▶ **Page images and the text extracted from them**:
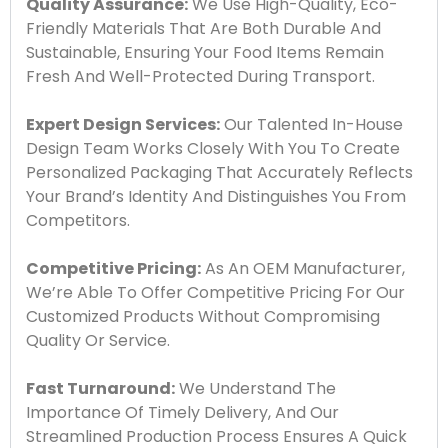
Quality Assurance:
We Use High-Quality, Eco-
Friendly Materials That Are Both Durable And
Sustainable, Ensuring Your Food Items Remain
Fresh And Well-Protected During Transport.
Expert Design Services:
Our Talented In-House
Design Team Works Closely With You To Create
Personalized Packaging That Accurately Reflects
Your Brand’s Identity And Distinguishes You From
Competitors.
Competitive Pricing:
As An OEM Manufacturer,
We’re Able To Offer Competitive Pricing For Our
Customized Products Without Compromising
Quality Or Service.
Fast Turnaround:
We Understand The
Importance Of Timely Delivery, And Our
Streamlined Production Process Ensures A Quick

▶ **WORK ITEM**: Copy out the lines above word for word, leaving out the pictures.

▶ **EXERCISE RESULT**:
Quality Assurance:
We Use High-Quality, Eco-
Friendly Materials That Are Both Durable And
Sustainable, Ensuring Your Food Items Remain
Fresh And Well-Protected During Transport.
Expert Design Services:
Our Talented In-House
Design Team Works Closely With You To Create
Personalized Packaging That Accurately Reflects
Your Brand’s Identity And Distinguishes You From
Competitors.
Competitive Pricing:
As An OEM Manufacturer,
We’re Able To Offer Competitive Pricing For Our
Customized Products Without Compromising
Quality Or Service.
Fast Turnaround:
We Understand The
Importance Of Timely Delivery, And Our
Streamlined Production Process Ensures A Quick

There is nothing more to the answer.